Retour d'expérience

Des effluents et des biodéchets dans le méthaniseur

10 000 tonnes d’effluents et 7000 tonnes de déchets de cantines et d’industries agro-alimentaires alimentent un méthaniseur géré par des agriculteurs dans les monts du Lyonnais.

PAR AUDE FABRE - JUIN 2020
« La diversité des intrants nous permet d’être résilients, mais traiter des biodéchets ou des effluents, ce n’est pas le même métier ! » Aloïs Klein, agriculteur. ©Aloïs Klein

Aloïs Klein est l’un des douze éleveurs bovins exploitants six fermes entre Lyon et Saint-Étienne à l’origine du projet. « Nous avions déjà l’habitude de travailler ensemble et avions déjà investi en commun, se souvient-il. Nous réfléchissions depuis 2012 à valoriser les effluents produits sur nos six exploitations et à créer de la valeur. » Au total, ils élèvent environ 500 vaches laitières et 300 à 400 génisses, qui produisent 10 000 tonnes d’effluents par an, deux tiers de lisier et un tiers de fumier. « L’idée de créer une unité de méthanisation est née naturellement », souligne-t-il.
En amont, le Syndicat intercommunautaire des monts du Lyonnais (Simoly) avait évalué les gisements qui pouvaient être méthanisés sur les 34 communes de son territoire. En ajoutant les volumes dénichés par la prospection des agriculteurs jusqu’à 80 km autour de leurs exploitations, 7 000 tonnes de biodéchets annuels, issus des restes de cantines et d’industries agro-alimentaires, ont été recensés.
En janvier 2019, la mise en charge de l’unité de méthanisation de la SAS Méthamoly (lire encadré) a donc débuté à Saint-Denis-sur-Coise, dans la Loire. « La diversité des types d’intrants nous permet d’être résilients, mais collecter et traiter des effluents ou des biodéchets, ce n’est pas du tout le même métier, souligne Aloïs Klein. La réglementation est différente. Si les effluents entrent directement dans le méthaniseur, les biodéchets doivent d’abord être hygiénisés à 70 °C pendant une heure. Un suivi microbiologique strict et régulier doit aussi être réalisé pour s’assurer de la qualité des biodéchets. »
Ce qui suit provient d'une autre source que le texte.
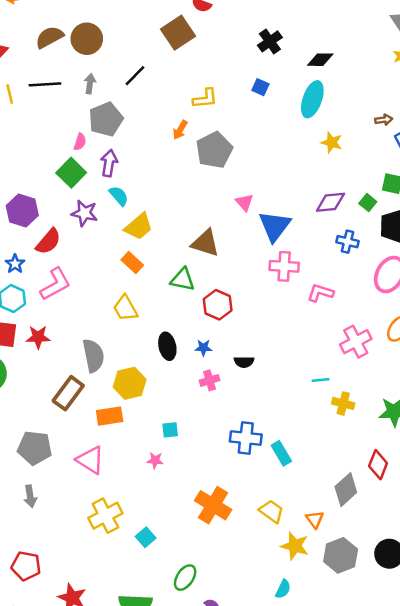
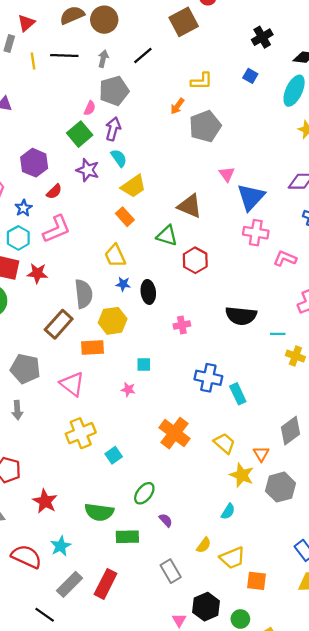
red semicircle: (48, 242) -> (54, 192), size x0.7
blue star: (203, 348) -> (123, 284), moved
black semicircle: (244, 362) -> (241, 316), moved, size x1.8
Travailler avec les collecteurs locaux

La SAS Méthamoly travaille avec différents collecteurs de biodéchets déjà en place : Suez, Ecovalim, Leledy Compost… « Nous avons pris le temps de comprendre le fonctionnement de cette filière. Le but, ce n’était pas de déstabiliser les acteurs locaux, mais de leur offrir un nouvel exutoire. Par ailleurs, méthaniser localement les biodéchets dans des filières vertueuses avec un retour à la terre du digestat leur a permis de donner plus de sens à leurs actions. »
Un système qui fonctionne bien puisque l’injection dans le réseau GRDF de 125 m3/h de biométhane en mars 2019 devrait être augmentée à 150 m3/h d’ici la fin 2020. De quoi alimenter les besoins en chauffage de 1 500 foyers.

Un projet à 6,5 millions d’euros

Les douze agriculteurs à l’origine du projet sont majoritaires dans la SAS Méthamoly avec 51 % du capital. « Le restant se divise à parts égales entre le fonds d’investissement participatif Énergie partagée, les collectivités à travers la société d’économie mixte Soleil, le Fonds régional Oser pour développer les énergies renouvelables en Rhône-Alpes, et Engie », explique Aloïs Klein.
En 2017, la levée de fonds est finalisée. Le coût du projet, qui s’élève à 6,5 millions d’euros, est assumé à 75 % par des prêts bancaires auprès du Crédit agricole, à 12 % par des subventions de l’Ademe et de la région Rhône-Alpes, et le reste par les fonds propres des associés.